## Text block
----

SRI LANKA IS an island of contrasts. It is a nation divided. Still, five years after the end of civil war, there is a tension that exists between the north and the south of the island. It is this enduring tension that has meant for centuries that the island’s social history has been peppered with conflict. But Sri Lanka is also referred to as the pearl of the Indian Ocean, the land of Serendib … . The works of Sri Lankan contemporary art for this exhibition are on show for the first time.
“Now, in the aftermath of the war there is a period of silence. The sort of silence you get right after a period of intense noise. You could call that silence peace. But the noise, even though it has stopped, is still ringing in your ears. As artists we need to explore the wild past and to make people aware of what went wrong and to open up a discussion. It is difficult for this generation to talk and to remember what happened. The only place you can really talk about it is in the art.” – Vimukthi Jayasundara
The works on show in London give a peacetime perspective on this war-torn country. The end of the 30 years’ civil war in 2009 provided the country with a catalyst for a major boost to its creative and artistic energy. Since then The Colombo Art Biennale (CAB), numerous film festivals, a fashion and design week, plus a host of other cultural events have capitalised on this new beginning and have contributed to an amelioration of the local population’s appreciation of the arts. But so far this has been on a domestic scale.
Serendipity Revealed, aims to bring Sri Lankan contemporary art to a global audience. For two and a half months the Brunei Galleries are dedicated to the work of 14 artists, all Sri Lankan by birth, or ancestral heritage. This is the second instalment of the exhibition – the first was at the China Art Project space in Hong Kong in December 2013. However, the Brunei Gallery is a much larger space so it has enabled more artists’ work to be included.
The very title of the exhibition, Serendipity Revealed, echoes the duplicity of Sri Lanka, ‘It is touching on the idea of this double-edged sword,’ says Annoushka Hempel, curator of the exhibition and co-founder/director of CAB, ‘on the one hand, Sri Lanka is a very serendipitous country – things just happen there, it is magical the way things come together. Yet there is such a paradox, it is quite violent – historically. Each artist has their own story to tell, their own take on Sri Lanka, which is in every instance candid and captivating. The stories the artists are telling are stories you will not read in the press, or even in literature. This is both because of censorship, and because these are deeply personal and emotional stories and in some cases very painful’.
Anoli Perera
One of the featured and best-known artists exhibiting is Anoli Perera. Her works engage acutely with Sri Lanka’s confused cultural heritage. First colonised by the Portuguese, then the Dutch and finally the British, Sri Lanka’s cultural history is uneven at best. In Chair II: Entombment Perera explores ideas about national and personal identity, memory and remembrance.

----

## Data records

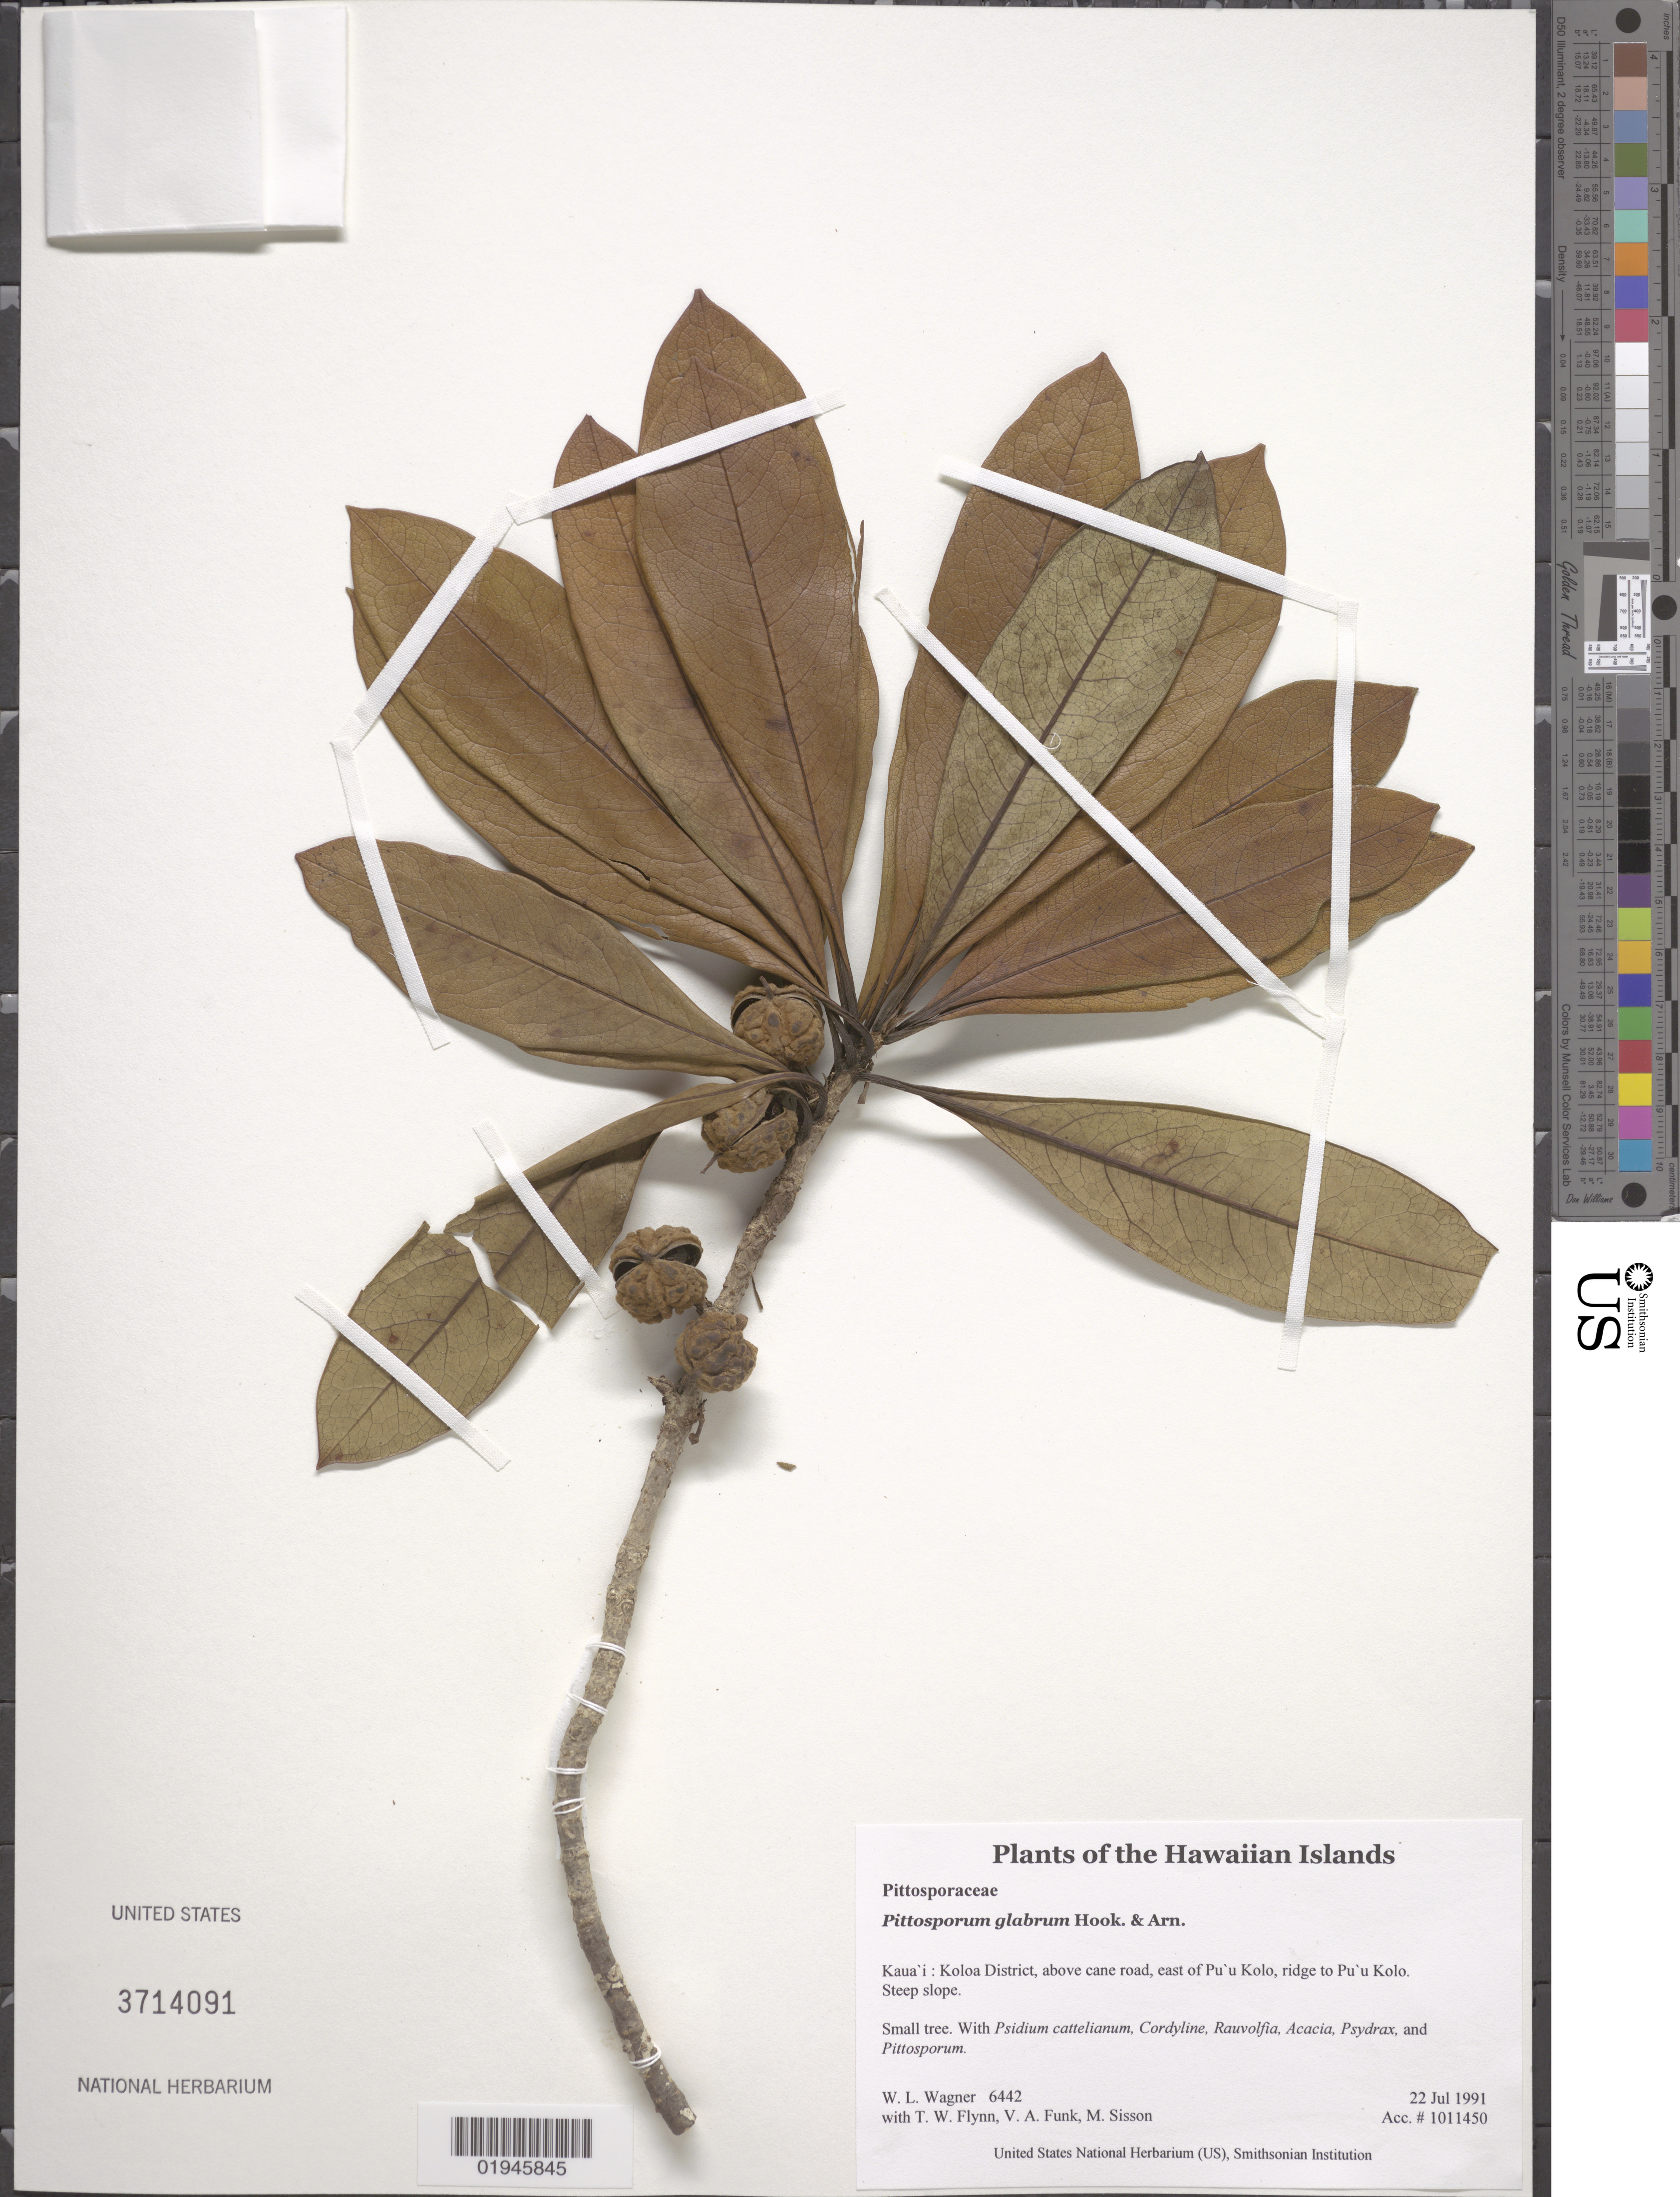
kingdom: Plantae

----

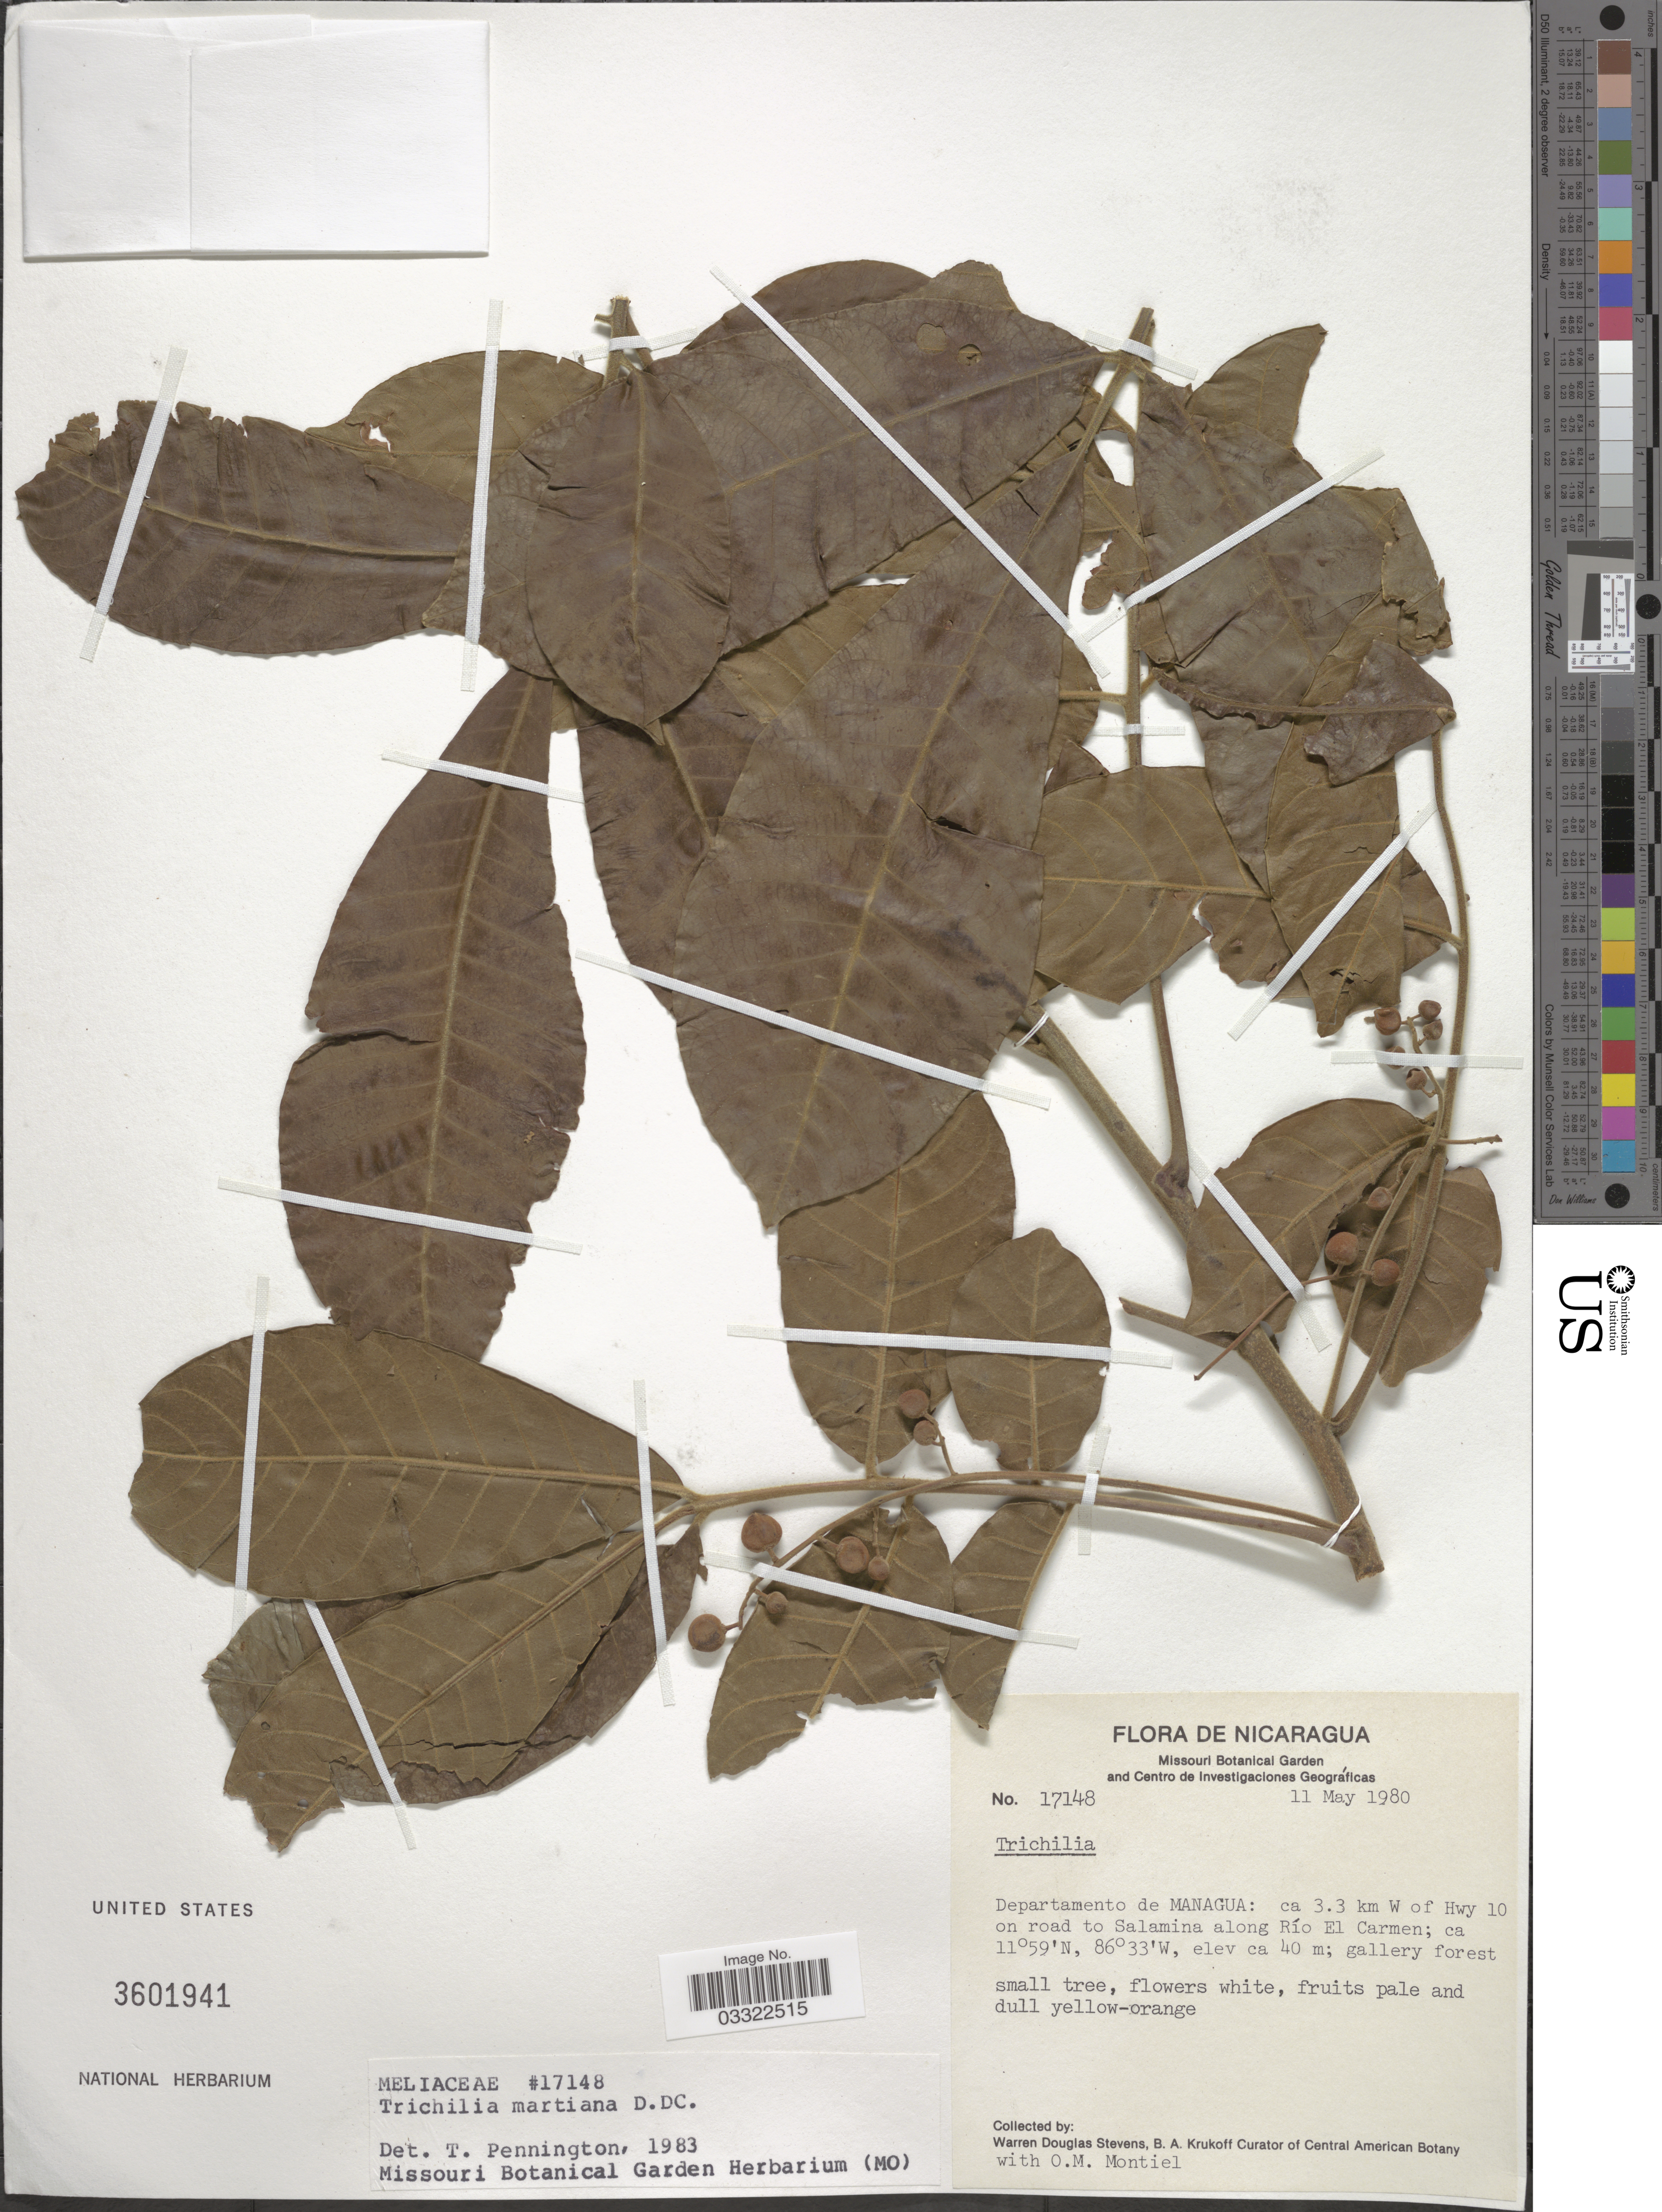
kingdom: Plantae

----

## Written problem
Answer these from the article on Sri Lankan contemporary art:
(a) In what year did the civil war end?
(b) Where was the first instalment of the exhibition held?
(c) How many artists have work at the Brunei Galleries?

## Full solution
(a) 2009
(b) At the China Art Project space in Hong Kong, in December 2013
(c) 14